Naquela tarde, a LCWR abençoou sua liderança, incluindo o novo triunvirato presidencial: a irmã Sharlet Wagner, presidente; a irmã Jayne Helmlinger, presidente eleita; e Maya, ex-presidente.
Ao concluir a assembleia, a LCWR presenteou a irmã Anita Baird, com o Outstanding Leadership Award, a primeira irmã negra a receber o reconhecimento. Baird foi a primeira afro-americana a servir como chefe de gabinete do arcebispo de Chicago. Em 2000, o cardeal Francis George a nomeou diretora fundadora do Escritório de Justiça Racial da Arquidiocese de Chicago, que dirigiu as iniciativas da arquidiocese para erradicar o racismo em suas estruturas e instituições.
Anteriormente superiora regional da sua comunidade, conselheira provincial e, mais recentemente, provincial dos EUA, Baird serviu como presidente da National Black Sisters' Conference (Conferência Nacional das Irmãs Negras, em tradução livre), que recentemente celebrou seu 50º aniversário. Ela também pertence ao Catholic Women Preach (Mulheres Católicas Pregadoras, em tradução livre).

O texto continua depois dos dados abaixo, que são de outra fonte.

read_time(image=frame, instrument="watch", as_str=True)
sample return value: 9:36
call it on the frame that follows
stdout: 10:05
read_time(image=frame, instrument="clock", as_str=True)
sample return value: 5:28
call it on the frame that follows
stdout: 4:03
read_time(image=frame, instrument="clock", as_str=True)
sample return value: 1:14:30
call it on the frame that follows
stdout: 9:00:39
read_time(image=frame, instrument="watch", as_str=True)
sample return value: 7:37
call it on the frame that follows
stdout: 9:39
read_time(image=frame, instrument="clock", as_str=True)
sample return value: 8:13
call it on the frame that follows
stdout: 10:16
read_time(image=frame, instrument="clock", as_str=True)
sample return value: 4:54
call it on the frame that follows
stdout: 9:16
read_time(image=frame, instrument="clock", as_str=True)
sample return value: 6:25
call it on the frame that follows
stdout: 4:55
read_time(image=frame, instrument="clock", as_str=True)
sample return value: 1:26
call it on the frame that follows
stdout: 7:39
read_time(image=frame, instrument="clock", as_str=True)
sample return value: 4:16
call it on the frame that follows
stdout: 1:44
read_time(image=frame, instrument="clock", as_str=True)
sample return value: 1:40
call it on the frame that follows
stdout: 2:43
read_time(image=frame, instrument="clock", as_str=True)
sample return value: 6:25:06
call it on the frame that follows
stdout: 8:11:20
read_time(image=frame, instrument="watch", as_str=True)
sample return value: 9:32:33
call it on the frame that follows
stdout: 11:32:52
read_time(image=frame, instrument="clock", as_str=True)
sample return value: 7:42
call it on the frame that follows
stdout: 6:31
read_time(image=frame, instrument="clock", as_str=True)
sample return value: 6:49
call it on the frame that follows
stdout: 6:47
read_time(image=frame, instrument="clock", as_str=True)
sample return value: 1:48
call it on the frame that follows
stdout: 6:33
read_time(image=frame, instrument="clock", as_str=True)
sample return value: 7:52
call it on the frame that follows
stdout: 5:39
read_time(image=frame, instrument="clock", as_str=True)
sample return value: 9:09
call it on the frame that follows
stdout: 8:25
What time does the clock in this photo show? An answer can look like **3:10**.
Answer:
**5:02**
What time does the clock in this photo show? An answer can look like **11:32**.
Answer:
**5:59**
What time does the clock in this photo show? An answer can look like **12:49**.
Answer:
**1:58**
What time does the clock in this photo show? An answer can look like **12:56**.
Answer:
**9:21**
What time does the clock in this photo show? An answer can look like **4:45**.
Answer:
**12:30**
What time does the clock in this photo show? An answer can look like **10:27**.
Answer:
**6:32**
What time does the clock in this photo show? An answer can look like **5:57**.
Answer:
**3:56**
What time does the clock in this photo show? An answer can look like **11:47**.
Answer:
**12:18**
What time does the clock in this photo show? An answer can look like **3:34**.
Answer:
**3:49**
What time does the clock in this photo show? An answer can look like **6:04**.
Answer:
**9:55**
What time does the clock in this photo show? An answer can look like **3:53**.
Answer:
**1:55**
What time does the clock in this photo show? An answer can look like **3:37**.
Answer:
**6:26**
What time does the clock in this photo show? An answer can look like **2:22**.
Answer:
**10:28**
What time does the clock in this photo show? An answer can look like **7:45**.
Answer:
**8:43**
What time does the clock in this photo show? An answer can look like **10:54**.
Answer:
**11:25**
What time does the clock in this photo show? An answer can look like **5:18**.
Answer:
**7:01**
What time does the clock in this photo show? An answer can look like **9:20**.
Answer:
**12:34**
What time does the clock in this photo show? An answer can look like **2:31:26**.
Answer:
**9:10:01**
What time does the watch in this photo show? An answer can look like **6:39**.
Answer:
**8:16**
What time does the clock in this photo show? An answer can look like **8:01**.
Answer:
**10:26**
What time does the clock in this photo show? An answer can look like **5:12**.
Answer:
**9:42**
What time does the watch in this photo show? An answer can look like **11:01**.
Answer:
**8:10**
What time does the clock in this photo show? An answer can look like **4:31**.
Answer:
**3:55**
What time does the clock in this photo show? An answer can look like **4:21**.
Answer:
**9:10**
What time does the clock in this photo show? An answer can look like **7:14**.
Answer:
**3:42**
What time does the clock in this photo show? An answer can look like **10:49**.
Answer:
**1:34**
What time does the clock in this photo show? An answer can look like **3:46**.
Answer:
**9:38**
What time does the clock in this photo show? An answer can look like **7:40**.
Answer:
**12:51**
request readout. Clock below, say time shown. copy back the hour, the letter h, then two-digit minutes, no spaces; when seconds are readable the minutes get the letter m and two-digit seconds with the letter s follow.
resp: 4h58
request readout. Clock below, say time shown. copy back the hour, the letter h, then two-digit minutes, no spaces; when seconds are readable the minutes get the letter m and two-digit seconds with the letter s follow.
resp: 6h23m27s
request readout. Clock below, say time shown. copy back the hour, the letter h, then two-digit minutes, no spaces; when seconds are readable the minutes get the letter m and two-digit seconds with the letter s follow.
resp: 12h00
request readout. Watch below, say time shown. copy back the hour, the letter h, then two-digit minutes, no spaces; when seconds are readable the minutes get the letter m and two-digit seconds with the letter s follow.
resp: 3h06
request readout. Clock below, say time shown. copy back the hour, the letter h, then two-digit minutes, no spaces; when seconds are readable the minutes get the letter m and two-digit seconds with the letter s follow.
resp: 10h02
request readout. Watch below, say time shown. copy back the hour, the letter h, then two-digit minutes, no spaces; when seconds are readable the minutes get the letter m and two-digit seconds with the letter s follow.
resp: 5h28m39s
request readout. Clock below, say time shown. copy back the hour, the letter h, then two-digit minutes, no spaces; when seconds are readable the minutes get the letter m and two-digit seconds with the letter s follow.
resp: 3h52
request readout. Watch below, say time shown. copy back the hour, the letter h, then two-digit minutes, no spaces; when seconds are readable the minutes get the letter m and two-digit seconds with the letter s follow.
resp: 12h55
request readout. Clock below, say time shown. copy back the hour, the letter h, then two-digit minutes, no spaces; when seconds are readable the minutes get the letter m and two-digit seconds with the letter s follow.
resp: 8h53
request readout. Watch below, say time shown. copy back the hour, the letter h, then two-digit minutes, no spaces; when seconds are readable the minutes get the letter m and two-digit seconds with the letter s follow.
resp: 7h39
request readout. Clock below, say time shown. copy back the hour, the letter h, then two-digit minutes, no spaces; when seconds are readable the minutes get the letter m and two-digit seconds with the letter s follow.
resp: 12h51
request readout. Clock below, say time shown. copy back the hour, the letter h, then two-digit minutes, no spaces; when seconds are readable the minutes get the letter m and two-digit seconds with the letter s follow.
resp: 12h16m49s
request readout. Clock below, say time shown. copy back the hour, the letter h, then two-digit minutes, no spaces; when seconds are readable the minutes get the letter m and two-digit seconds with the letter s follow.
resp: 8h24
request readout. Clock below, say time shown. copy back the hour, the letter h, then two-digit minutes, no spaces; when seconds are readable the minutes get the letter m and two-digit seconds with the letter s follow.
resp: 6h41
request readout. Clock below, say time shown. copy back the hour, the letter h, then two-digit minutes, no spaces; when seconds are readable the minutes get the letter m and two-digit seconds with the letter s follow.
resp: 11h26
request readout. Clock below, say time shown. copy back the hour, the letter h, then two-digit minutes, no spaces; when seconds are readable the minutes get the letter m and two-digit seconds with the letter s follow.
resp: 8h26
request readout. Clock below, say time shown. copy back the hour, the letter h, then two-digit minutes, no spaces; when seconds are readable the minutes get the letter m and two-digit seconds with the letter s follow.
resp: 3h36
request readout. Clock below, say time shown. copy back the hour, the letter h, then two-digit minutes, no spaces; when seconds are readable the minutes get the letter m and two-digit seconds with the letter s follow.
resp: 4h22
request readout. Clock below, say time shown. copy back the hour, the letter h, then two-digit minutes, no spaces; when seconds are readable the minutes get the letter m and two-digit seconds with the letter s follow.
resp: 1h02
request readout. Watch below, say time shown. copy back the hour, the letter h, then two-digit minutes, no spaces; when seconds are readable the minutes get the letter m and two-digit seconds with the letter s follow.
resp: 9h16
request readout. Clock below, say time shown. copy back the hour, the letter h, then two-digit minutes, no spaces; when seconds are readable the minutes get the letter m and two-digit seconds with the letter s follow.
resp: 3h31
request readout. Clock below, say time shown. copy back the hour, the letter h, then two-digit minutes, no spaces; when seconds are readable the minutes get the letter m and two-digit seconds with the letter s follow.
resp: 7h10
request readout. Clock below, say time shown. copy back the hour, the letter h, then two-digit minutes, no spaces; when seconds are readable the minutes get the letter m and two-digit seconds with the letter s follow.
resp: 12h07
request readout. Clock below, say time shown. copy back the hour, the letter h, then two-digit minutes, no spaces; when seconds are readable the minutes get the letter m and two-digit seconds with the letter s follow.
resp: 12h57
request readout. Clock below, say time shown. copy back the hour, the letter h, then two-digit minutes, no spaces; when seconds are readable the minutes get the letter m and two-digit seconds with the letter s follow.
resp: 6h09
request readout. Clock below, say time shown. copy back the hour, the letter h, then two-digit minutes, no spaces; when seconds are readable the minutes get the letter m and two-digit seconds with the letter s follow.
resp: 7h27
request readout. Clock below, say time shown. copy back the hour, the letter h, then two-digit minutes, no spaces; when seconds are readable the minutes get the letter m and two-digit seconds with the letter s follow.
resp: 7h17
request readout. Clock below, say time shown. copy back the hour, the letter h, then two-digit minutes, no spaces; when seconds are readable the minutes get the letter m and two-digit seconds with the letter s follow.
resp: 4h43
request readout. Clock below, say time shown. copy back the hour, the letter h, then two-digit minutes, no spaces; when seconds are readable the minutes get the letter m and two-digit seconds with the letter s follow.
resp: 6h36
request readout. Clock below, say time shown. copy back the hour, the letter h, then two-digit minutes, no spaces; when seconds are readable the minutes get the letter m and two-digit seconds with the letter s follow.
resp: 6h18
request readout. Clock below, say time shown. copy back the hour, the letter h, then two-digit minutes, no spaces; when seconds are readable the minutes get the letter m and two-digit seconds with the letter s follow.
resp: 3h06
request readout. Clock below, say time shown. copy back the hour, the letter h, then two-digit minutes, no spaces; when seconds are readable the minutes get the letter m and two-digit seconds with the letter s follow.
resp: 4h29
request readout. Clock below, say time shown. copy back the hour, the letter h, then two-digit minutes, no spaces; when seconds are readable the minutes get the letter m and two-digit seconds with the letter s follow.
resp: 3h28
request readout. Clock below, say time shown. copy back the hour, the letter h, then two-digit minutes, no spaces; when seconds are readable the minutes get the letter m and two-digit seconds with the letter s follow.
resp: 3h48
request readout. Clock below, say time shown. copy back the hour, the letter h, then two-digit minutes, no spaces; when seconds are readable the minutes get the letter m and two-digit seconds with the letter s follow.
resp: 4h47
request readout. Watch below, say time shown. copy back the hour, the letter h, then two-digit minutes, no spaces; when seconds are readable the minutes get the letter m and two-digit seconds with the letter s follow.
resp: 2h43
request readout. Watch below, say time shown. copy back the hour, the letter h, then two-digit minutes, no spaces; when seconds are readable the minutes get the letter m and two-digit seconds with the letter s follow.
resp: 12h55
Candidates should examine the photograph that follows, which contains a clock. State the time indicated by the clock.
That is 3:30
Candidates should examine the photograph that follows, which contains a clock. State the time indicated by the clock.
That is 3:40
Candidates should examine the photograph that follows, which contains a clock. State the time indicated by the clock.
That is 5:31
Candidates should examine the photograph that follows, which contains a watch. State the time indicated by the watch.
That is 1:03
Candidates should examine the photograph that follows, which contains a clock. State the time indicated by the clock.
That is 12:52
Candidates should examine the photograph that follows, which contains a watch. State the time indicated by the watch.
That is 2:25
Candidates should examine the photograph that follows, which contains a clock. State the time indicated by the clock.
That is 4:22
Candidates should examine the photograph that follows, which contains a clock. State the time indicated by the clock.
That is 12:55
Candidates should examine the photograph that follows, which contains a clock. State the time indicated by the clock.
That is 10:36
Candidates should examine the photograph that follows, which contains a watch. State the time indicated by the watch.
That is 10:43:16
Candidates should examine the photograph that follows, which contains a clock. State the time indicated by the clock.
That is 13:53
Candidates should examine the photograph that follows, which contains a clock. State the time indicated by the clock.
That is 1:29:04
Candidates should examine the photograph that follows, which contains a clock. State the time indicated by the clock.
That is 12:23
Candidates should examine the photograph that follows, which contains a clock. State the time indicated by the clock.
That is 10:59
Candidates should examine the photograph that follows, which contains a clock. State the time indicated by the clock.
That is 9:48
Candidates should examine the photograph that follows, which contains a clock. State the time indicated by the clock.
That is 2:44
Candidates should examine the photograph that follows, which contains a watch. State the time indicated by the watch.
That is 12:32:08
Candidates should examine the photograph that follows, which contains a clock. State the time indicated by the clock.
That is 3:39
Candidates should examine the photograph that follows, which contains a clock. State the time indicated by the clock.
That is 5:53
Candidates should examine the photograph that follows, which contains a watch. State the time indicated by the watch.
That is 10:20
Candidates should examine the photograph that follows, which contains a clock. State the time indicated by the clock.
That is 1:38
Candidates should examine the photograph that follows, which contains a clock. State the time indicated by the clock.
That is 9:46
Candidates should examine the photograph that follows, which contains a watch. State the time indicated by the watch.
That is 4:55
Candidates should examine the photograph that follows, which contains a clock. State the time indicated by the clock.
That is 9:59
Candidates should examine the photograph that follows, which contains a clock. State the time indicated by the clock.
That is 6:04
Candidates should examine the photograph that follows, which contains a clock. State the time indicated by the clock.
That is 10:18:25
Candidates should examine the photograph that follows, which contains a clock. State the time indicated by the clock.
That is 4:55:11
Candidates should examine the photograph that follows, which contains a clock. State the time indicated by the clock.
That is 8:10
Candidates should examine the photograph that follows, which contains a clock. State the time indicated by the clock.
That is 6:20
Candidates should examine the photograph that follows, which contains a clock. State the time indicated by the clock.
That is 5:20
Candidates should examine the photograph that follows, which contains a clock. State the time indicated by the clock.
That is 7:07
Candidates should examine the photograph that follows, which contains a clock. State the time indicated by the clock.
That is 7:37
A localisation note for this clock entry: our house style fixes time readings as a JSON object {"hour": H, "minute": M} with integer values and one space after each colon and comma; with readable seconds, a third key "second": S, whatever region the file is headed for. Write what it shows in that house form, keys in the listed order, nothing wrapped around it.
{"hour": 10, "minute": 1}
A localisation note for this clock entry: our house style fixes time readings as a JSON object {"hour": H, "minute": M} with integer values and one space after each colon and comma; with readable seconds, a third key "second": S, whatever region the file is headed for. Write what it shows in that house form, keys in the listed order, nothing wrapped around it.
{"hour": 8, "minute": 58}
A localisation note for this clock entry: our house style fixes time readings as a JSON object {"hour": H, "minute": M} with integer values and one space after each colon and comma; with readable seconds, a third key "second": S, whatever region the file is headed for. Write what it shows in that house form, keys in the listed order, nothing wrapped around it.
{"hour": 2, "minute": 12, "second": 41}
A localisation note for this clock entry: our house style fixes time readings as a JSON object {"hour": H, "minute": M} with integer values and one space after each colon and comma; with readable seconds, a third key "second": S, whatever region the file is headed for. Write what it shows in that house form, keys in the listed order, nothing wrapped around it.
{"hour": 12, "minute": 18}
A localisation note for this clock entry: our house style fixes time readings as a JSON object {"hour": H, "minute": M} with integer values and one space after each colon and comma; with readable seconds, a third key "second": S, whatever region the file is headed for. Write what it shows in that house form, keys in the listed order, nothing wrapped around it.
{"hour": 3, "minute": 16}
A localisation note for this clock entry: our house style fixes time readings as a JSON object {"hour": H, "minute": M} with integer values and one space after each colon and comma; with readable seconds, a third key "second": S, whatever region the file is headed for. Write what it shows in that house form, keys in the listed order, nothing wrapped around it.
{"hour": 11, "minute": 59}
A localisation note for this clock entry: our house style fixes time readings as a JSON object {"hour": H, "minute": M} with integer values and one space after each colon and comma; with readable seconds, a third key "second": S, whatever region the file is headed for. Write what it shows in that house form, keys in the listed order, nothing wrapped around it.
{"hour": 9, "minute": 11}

Em seu discurso, Baird disse que sua reação foi inspirada pelo Espírito Santo, que lhe disse que ela foi escolhida para receber essa honra "em nome de todas as religiosas negras em cujos ombros você se apoia. Portanto, é em seus nomes que eu humildemente aceito”.
Através deste prêmio de liderança, a LCWR está honrando "não apenas a mim, mas a todas as religiosas afro-americanas, pois vocês testemunham o fato de que a vida religiosa negra é importante!" disse ela para uma ovação de pé.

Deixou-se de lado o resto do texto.